__Records for this exercise__
====

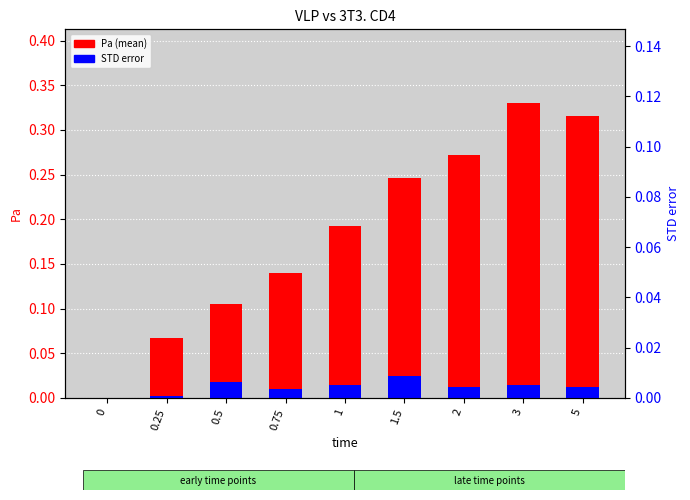

The STD error series shows 0.0 at 0.5. True or false?

False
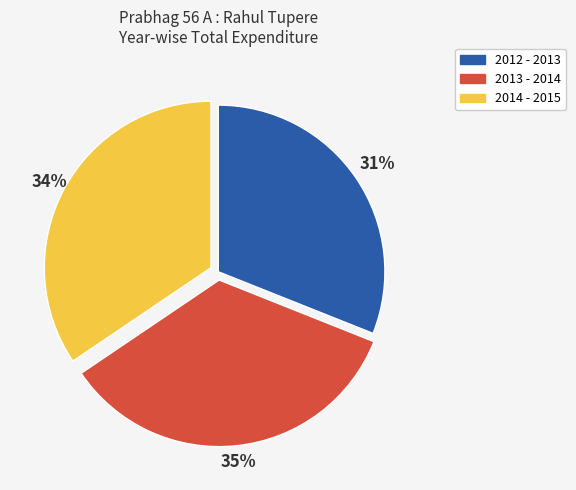

The 2012 - 2013 slice represents 31% of the pie. True or false?

True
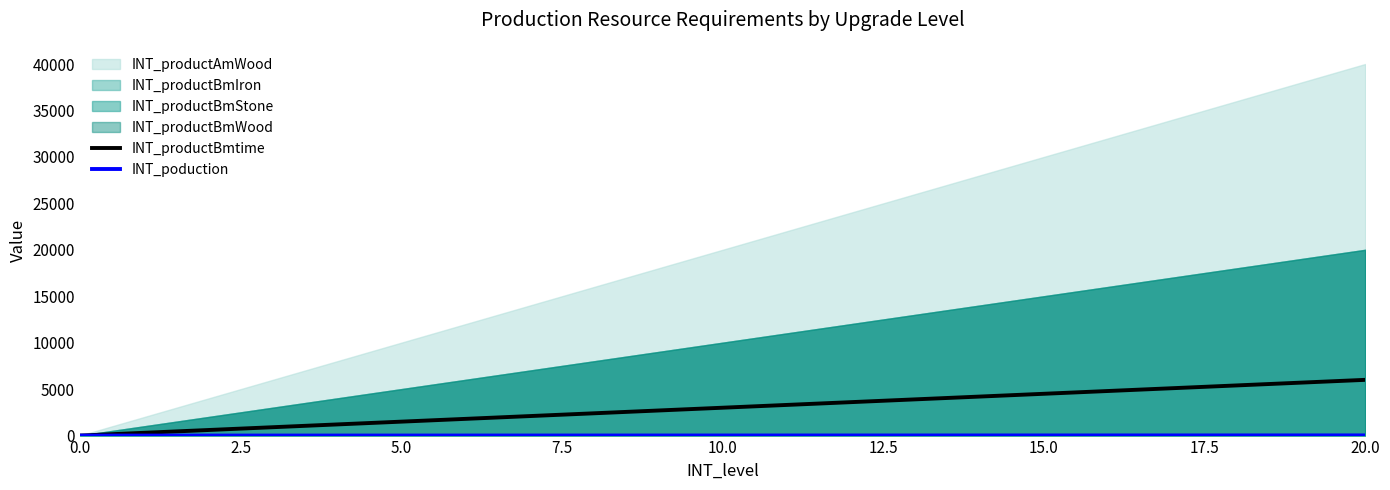

At which category is the sum across all series the highest?

20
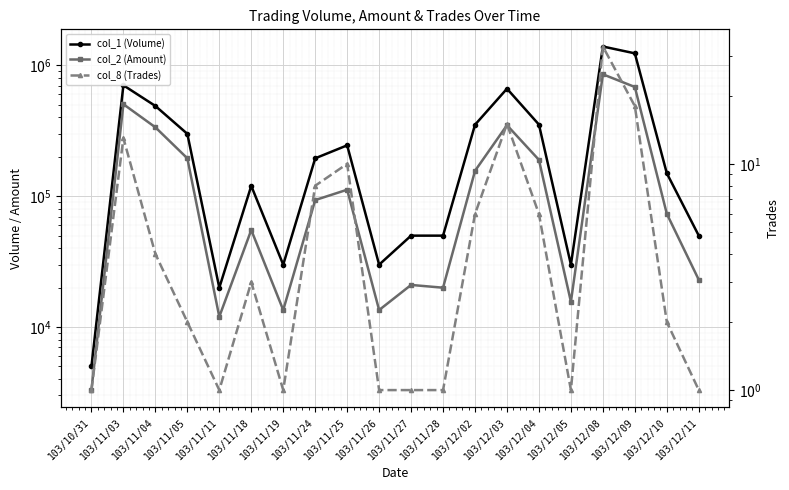

What is the lowest value of the col_2 (Amount) series?

3300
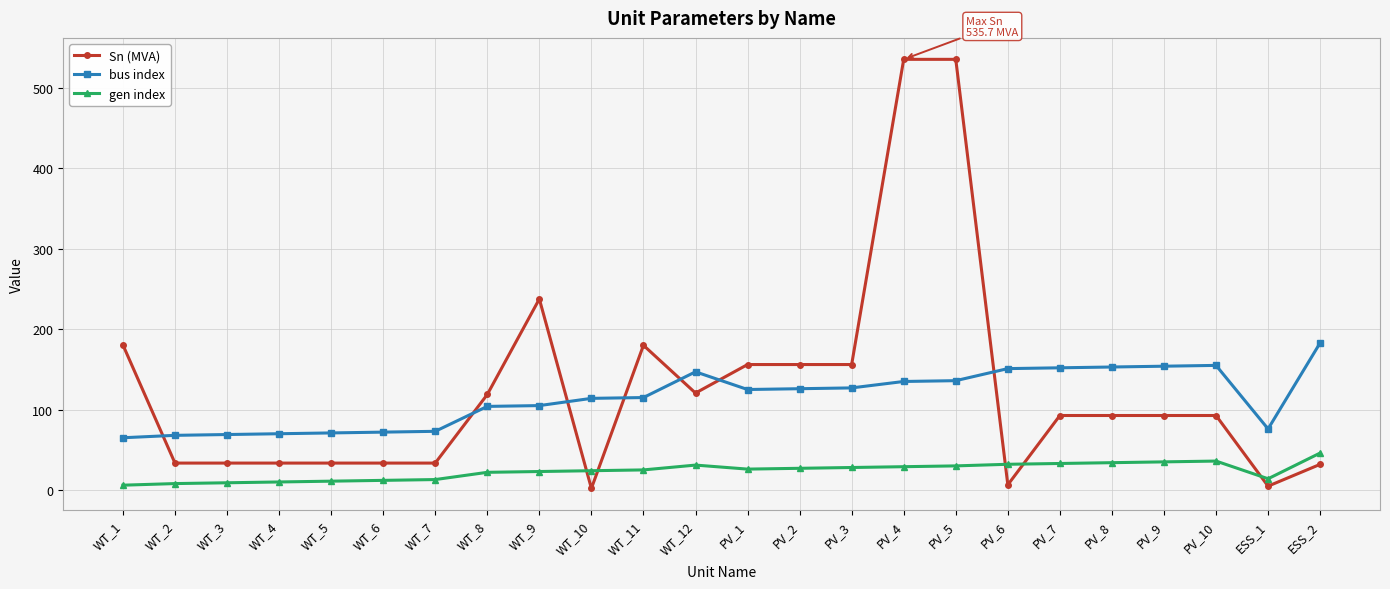

Is the value of Sn (MVA) at WT_4 greater than the value of gen index at WT_5?

Yes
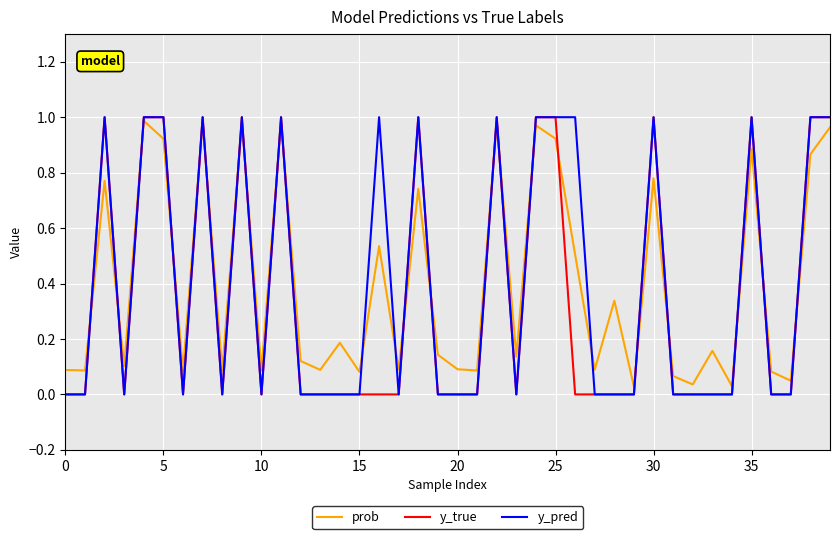

True or false: y_true has a value of -0.6 at 0.

False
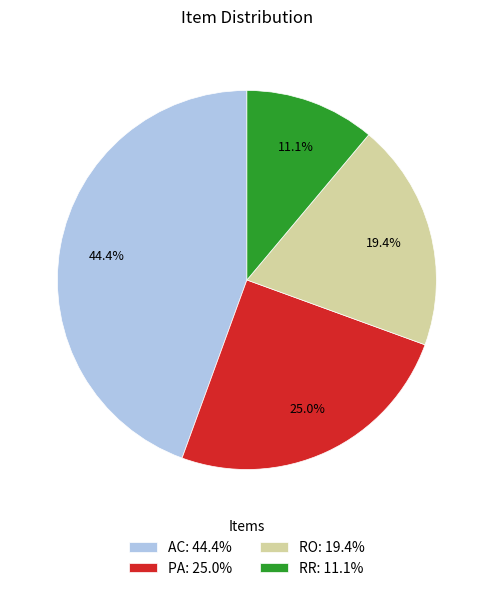

To the nearest percent, what is the difference between the largest and smallest slice percentages?

33%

====

__Job item__
Copy out the listing above word for word, leaving out the pictures.

__Answer to the exercise__
The STD error series shows 0.0 at 0.5. True or false?

False

The 2012 - 2013 slice represents 31% of the pie. True or false?

True

At which category is the sum across all series the highest?

20

What is the lowest value of the col_2 (Amount) series?

3300

Is the value of Sn (MVA) at WT_4 greater than the value of gen index at WT_5?

Yes

True or false: y_true has a value of -0.6 at 0.

False

To the nearest percent, what is the difference between the largest and smallest slice percentages?

33%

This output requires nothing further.